== What you need to do ==
In the listing below, how many lines contain the string "models"? Answer with the number only.

== Data to examine ==
━━━━

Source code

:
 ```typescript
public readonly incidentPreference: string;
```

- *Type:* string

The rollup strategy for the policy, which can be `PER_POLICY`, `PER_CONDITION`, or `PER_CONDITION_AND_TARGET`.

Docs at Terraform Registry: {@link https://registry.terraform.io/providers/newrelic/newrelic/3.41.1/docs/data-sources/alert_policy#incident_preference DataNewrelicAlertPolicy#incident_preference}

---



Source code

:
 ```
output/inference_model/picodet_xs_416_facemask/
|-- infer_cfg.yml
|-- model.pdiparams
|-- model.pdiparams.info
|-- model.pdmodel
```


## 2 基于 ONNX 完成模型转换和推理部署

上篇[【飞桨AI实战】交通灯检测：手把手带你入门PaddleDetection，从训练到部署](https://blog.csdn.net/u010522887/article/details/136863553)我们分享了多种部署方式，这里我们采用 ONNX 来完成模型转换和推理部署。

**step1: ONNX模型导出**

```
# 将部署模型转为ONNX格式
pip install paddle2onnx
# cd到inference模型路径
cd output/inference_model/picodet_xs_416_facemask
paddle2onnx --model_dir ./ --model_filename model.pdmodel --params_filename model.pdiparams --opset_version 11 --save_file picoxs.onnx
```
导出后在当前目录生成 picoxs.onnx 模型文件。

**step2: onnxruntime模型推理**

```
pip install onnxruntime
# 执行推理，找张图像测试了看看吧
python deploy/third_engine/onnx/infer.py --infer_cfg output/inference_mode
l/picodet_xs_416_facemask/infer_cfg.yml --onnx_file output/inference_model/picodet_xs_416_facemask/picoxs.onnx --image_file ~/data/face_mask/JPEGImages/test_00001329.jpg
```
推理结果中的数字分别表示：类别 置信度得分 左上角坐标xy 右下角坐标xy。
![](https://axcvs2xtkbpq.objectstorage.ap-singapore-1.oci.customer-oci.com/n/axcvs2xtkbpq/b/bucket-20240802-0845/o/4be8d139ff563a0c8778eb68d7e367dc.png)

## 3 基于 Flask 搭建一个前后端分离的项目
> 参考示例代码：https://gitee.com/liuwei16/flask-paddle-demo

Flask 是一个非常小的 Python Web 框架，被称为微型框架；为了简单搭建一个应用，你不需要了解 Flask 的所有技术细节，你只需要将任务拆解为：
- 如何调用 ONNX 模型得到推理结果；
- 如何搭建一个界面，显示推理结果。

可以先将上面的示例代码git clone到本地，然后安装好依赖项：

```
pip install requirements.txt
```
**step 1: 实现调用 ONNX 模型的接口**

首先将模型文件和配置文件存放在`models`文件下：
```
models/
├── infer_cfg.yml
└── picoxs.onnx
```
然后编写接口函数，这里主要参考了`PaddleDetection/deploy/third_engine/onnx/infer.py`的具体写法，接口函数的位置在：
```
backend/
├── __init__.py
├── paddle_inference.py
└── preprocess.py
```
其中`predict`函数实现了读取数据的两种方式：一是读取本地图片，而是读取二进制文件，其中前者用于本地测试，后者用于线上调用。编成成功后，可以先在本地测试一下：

━━━━

== Written solution ==
2